Barrett, Francis

Barrett, Francis

(religion, spiritualism, and occult)

Francis Barrett, F.R.C., a professor of chemistry, was the author of the occult classic The Magus, published in 1801. The book's subtitle was "Celestial Intelligencer, being a complete system of occult philosophy." Many later books and compendiums borrowed heavily from Barrett's work.

Living on Norton Street, in Marylebone, London, an area favored by artists at the end of the eighteenth century, Barrett took on students of the occult and taught them the magical arts.

Timothy d'Arch Smith, in his introduction to the University Books facsimile edition of The Magus, states that Barrett's book was at that time the only attempt to revive the mysteries of magic and the occult, and that Barrett had obviously put a lot of time and effort into his work. "He clearly spent long hours toiling over translations of qabalistic and occult lore which had never before been translated into English or which were issued in the seventeenth century and were then, as now, of the last rarity."

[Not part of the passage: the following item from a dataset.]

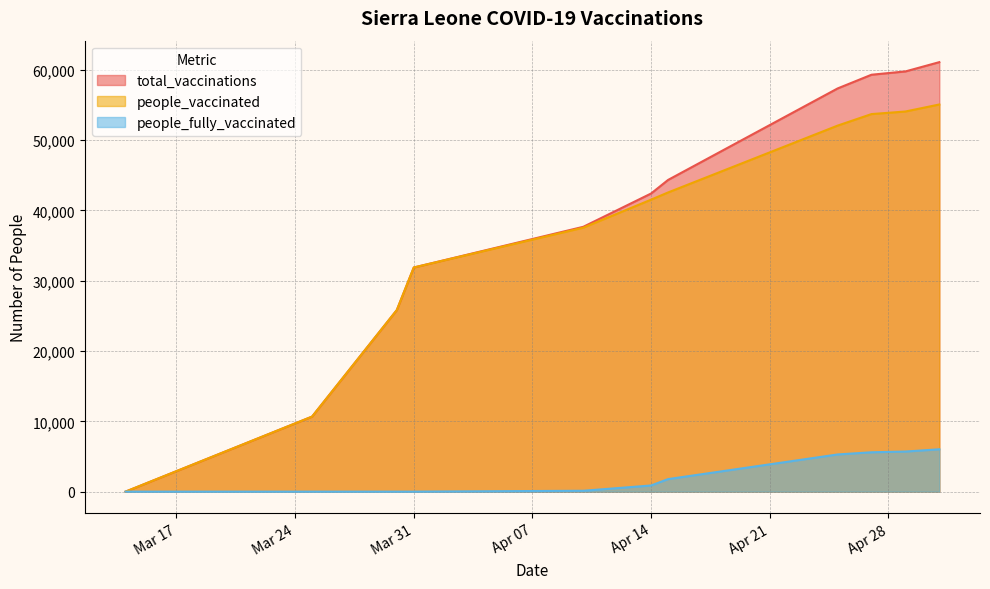

What is the difference between the total_vaccinations values at 2021-04-27 and 2021-04-25?

1952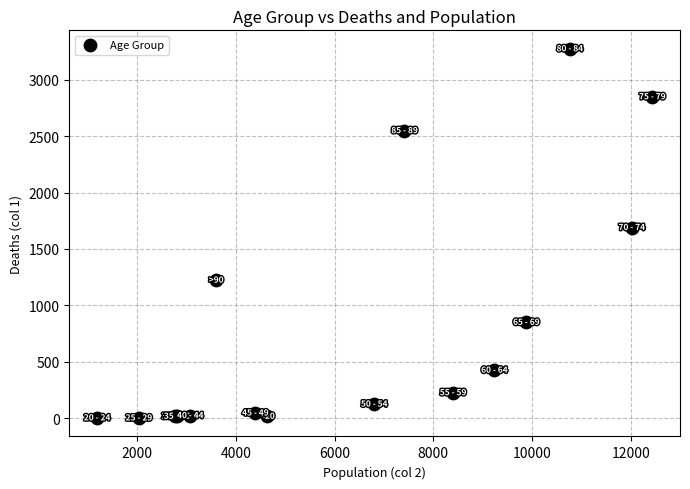

What Y value in the scatter plot is closest to 1638?

1690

In his preface, Barrett says, "We have, at a vast labour and expence, both of time and charges, collected whatsoever can be deemed curious and rare, in regard to the subject of our speculations in Natural Magic—the Cabala—Celestial and Ceremonial Magic—Aichymy—and magnetism. . . we therefore explain, in the clearest and most intelligible manner, how Talismans may be made, for the execution of various purposes. . . . We likewise shew the proper and convenient times; under what constellations and aspects of the planets they are to be formed, and the times when they are most powerful to act. . . ." He goes on to enumerate the many subjects covered in the book. The illustrations, magical tables, seals and talismans have been reproduced in numerous subsequent books on magic and the occult arts.

Barrett did believe that Witches used their power for evil purposes but did not believe that power came from the devil. The book was a central part of the Gothic revival of interest into occult matters then burgeoning in England. It was written when Barrett himself was quite young, yet little is known of what became of him after the publication of this book.